William Apess challenged these myths as well, specifically the mythological renderings we have created of the Pilgrims and the ways they “tamed” a “savage” continent. Apess specifically countered celebrations such as the December 22 events which celebrated the Pilgrims’ arrival at Plymouth, MA. The narrative went, and goes, that the Pilgrims, ordained by God, tamed an uncivil land, making it inhabitable. Daniel Webster, in his 1820 address, stated, “Here was man, indeed, unprotected and unprovided for, on the shore of a rude and fearful wilderness; but it was politic, intelligent and educated man.” That man (the Pilgrims) civilized the Indigenous peoples, and if they could not “civilize” them, they killed them or forced them off of their land.
Apess challenged this narrative, specifically in his 1836 Eulogy on King Phillip. There, he pointed out the colonists actions towards the Indigenous populations. Apess, a Methodist minister, condemns their actions, even condemning the ways they get upheld as “Christian” colonists whom God divinely touched.
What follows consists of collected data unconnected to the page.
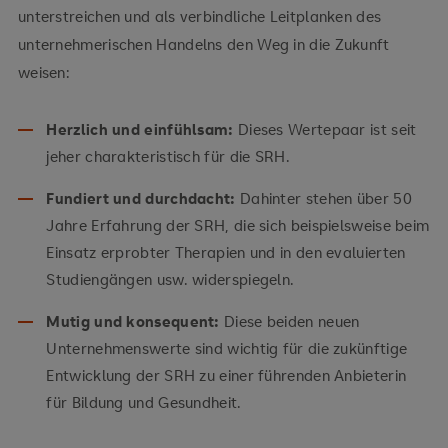
unterstreichen und als verbindliche Leitplanken des
unternehmerischen Handelns den Weg in die Zukunft
weisen:
Herzlich und einfühlsam:
Dieses Wertepaar ist seit
jeher charakteristisch für die SRH.
Fundiert und durchdacht:
Dahinter stehen über 50
Jahre Erfahrung der SRH, die sich beispielsweise beim
Einsatz erprobter Therapien und in den evaluierten
Studiengängen usw. widerspiegeln.
Mutig und konsequent:
Diese beiden neuen
Unternehmenswerte sind wichtig für die zukünftige
Entwicklung der SRH zu einer führenden Anbieterin
für Bildung und Gesundheit.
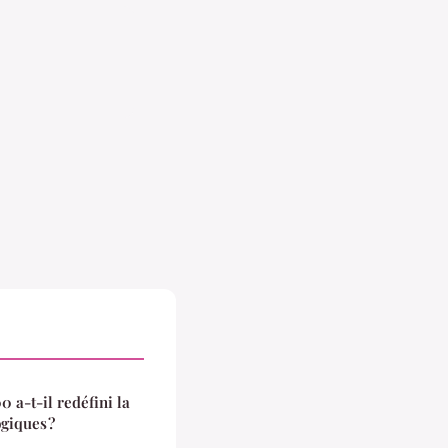
 a-t-il redéfini la
giques ?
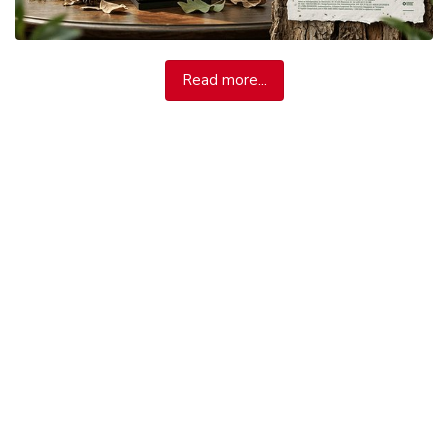
Read more...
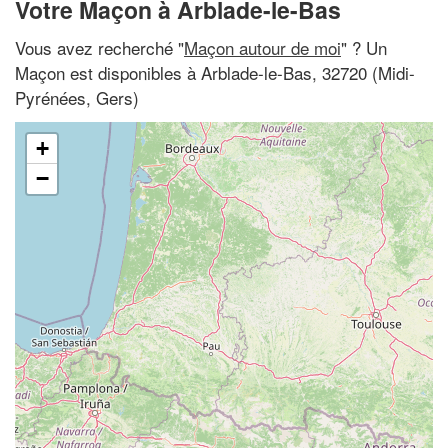
Votre Maçon à Arblade-le-Bas
Vous avez recherché "
Maçon autour de moi
" ? Un
Maçon est disponibles à Arblade-le-Bas, 32720 (Midi-
Pyrénées, Gers)
+
−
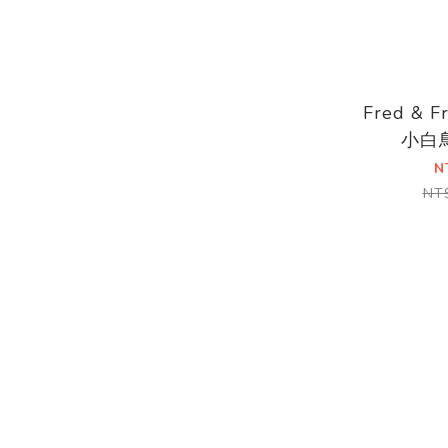
Fred & F
小白
N
NT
He writes,
But some of the New England writers say, that living babes were found at the breast of their dead mothers. What an awful sight! and to think too, that diseases were carried among them on purpose to destroy them. Let the children of the pilgrims blush, while the son of the forest drops a tear, and groans over the fate of his murdered and departed fathers. He would say to the sons of the pilgrims, (as Job said about his birthday,) let the day be dark, the 22d of December, 1622 let it be forgotten in your celebration, in your speeches, and by the burying of the Rock that your fathers first put their foot upon. For be it remembered, although the gospel is said to be glad tidings to all people, yet we poor Indians never have found those who brought it as messengers of mercy, but contrawise. We say, therefore, let every man of color wrap himself in mourning, for the 22d of December and the 4th of July are days of mourning and not of joy. Let them rather fast and pray to the great Spirit, the Indian’s God, who deals out mercy to his red children, and not destruction.
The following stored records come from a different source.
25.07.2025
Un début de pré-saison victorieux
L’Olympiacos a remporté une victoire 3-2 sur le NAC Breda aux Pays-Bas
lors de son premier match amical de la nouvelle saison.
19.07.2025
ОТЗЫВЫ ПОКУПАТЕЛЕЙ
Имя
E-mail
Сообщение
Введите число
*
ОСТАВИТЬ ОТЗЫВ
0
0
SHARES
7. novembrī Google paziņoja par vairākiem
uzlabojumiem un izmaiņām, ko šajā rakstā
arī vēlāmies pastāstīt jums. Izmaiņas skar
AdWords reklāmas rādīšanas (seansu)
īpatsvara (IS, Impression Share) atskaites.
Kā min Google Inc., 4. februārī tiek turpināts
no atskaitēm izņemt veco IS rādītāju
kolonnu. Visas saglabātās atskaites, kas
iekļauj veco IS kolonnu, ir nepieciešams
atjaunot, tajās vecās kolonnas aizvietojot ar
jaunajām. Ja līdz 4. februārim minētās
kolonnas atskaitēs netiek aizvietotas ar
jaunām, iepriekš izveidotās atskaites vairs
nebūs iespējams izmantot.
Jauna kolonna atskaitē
Apess, like Douglass, Walker, Ethiop, and more, calls out the hypocrisies rooted at the foundation of America. Each points out America’s faults, and specifically the constructed myths that sustain us. This is key. We cannot act as if the founding America was perfect and that we still do not feel the effects of that imperfect founding. The “truth” does not lie within these myths. We must have the whole story.
We must not demonize individuals who work to point out where America has failed because in that acknowledgment they point us to a way forward. That way forward comes from learning about the good, the bad, and the ugly that happened in our history. The acknowledgement of these things does not mean that individuals “hate” America. Instead, it means that individuals, myself included, want to see an America where everyone is equal.
Propaganda’s lyric from “Crooked Ways” sums up my feelings: “I don’t hate America, just demand that she keeps her promises.”